On 2025/3/27 18:49, Oscar Salvador wrote:
On Wed, Mar 26, 2025 at 11:38:11AM +0800, Baolin Wang wrote:
@@ -118,16 +120,31 @@ static int mincore_pte_range(pmd_t *pmd, unsigned long addr, unsigned long end,
walk->action = ACTION_AGAIN;
return 0;
}
- for (; addr != end; ptep++, addr += PAGE_SIZE) {
+ for (; addr != end; ptep += step, addr += step * PAGE_SIZE) {
pte_t pte = ptep_get(ptep);
+ step = 1;
/* We need to do cache lookup too for pte markers */
if (pte_none_mostly(pte))
__mincore_unmapped_range(addr, addr + PAGE_SIZE,
vma, vec);
- else if (pte_present(pte))
- *vec = 1;
- else { /* pte is a swap entry */
+ else if (pte_present(pte)) {
+ if (pte_batch_hint(ptep, pte) > 1) {

AFAIU, you will only batch if the CONT_PTE is set, but that is only true for arm64,
and so we lose the ability to batch in e.g: x86 when we have contiguous
entries, right?

So why not have folio_pte_batch take care of it directly without involving
pte_batch_hint here?

Good question, this was the first approach I tried.

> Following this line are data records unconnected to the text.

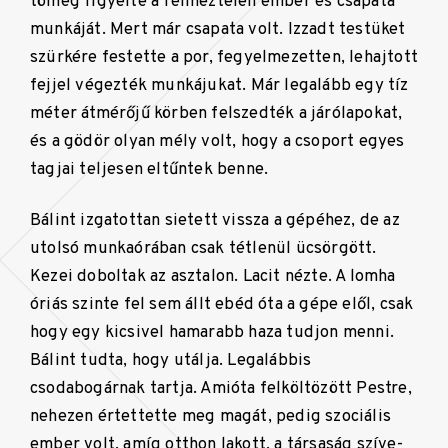
tömeg figyelte a félmeztelen ember és csapata
munkáját. Mert már csapata volt. Izzadt testüket
szürkére festette a por, fegyelmezetten, lehajtott
fejjel végezték munkájukat. Már legalább egy tíz
méter átmérőjű körben felszedték a járólapokat,
és a gödör olyan mély volt, hogy a csoport egyes
tagjai teljesen eltűntek benne.
Bálint izgatottan sietett vissza a gépéhez, de az
utolsó munkaórában csak tétlenül ücsörgött.
Kezei doboltak az asztalon. Lacit nézte. A lomha
óriás szinte fel sem állt ebéd óta a gépe elől, csak
hogy egy kicsivel hamarabb haza tudjon menni.
Bálint tudta, hogy utálja. Legalábbis
csodabogárnak tartja. Amióta felköltözött Pestre,
nehezen értettette meg magát, pedig szociális
ember volt, amíg otthon lakott, a társaság szíve-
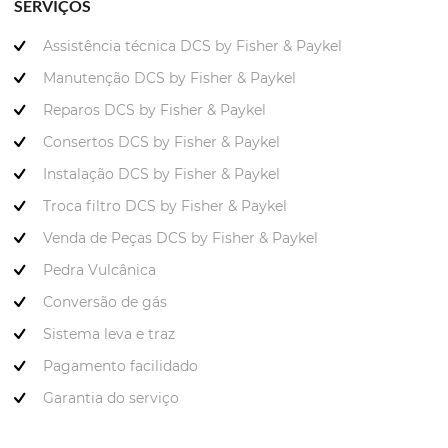
SERVIÇOS
Assistência técnica DCS by Fisher & Paykel
Manutenção DCS by Fisher & Paykel
Reparos DCS by Fisher & Paykel
Consertos DCS by Fisher & Paykel
Instalação DCS by Fisher & Paykel
Troca filtro DCS by Fisher & Paykel
Venda de Peças DCS by Fisher & Paykel
Pedra Vulcânica
Conversão de gás
Sistema leva e traz
Pagamento facilidado
Garantia do serviço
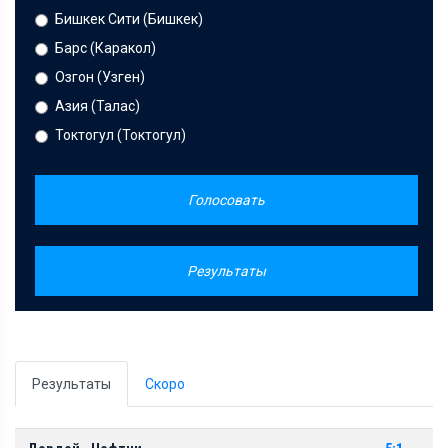
Бишкек Сити (Бишкек)
Барс (Каракол)
Озгон (Узген)
Азия (Талас)
Токтогул (Токтогул)
Голосовать
Результаты
Результаты
Скоро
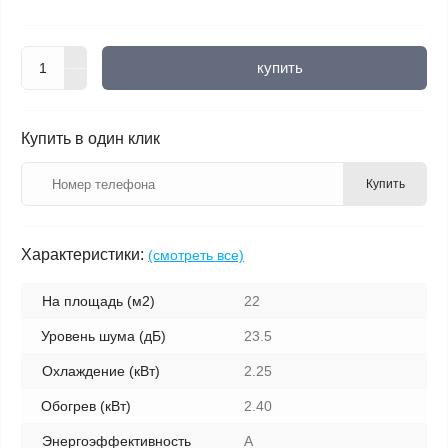
купить
Купить в один клик
Купить
Характеристики:
(смотреть все)
На площадь (м2)
22
Уровень шума (дБ)
23.5
Охлаждение (кВт)
2.25
Обогрев (кВт)
2.40
Энергоэффективность
A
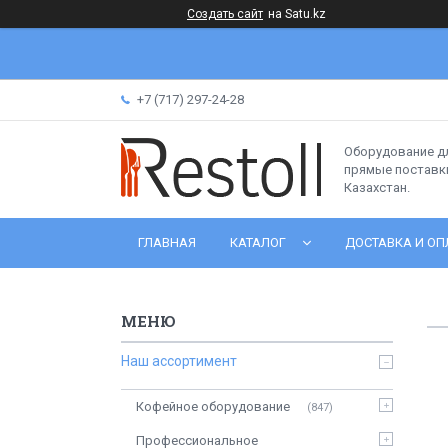
Создать сайт
на Satu.kz
+7 (717) 297-24-28
Оборудование д
прямые поставки
Казахстан.
ГЛАВНАЯ
КАТАЛОГ
ДОСТАВКА И ОП
Наш ассортимент
Кофейное оборудование
847
Профессиональное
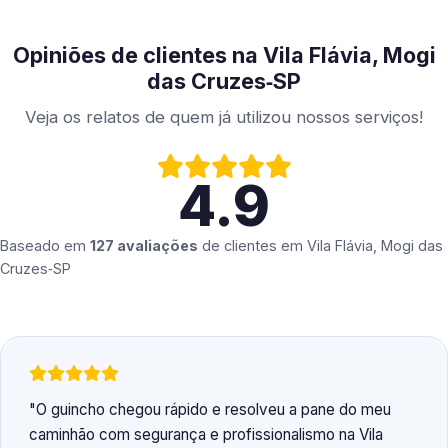
Opiniões de clientes na Vila Flávia, Mogi
das Cruzes‑SP
Veja os relatos de quem já utilizou nossos serviços!
4.9
Baseado em
127 avaliações
de clientes em
Vila Flávia, Mogi das
Cruzes‑SP
O guincho chegou rápido e resolveu a pane do meu
caminhão com segurança e profissionalismo na Vila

However, I found there was a obvious performance regression with small folios (where CONT_PTE is not set). I think the overhead introduced by vm_normal_folio() and folio_pte_batch() is greater than the optimization gained from batch processing small folios.

For large folios where CONT_PTE is set, ptep_get()--->contpte_ptep_get() wastes a significant amount of CPU time, so using folio_pte_batch() can improve the performance obviously.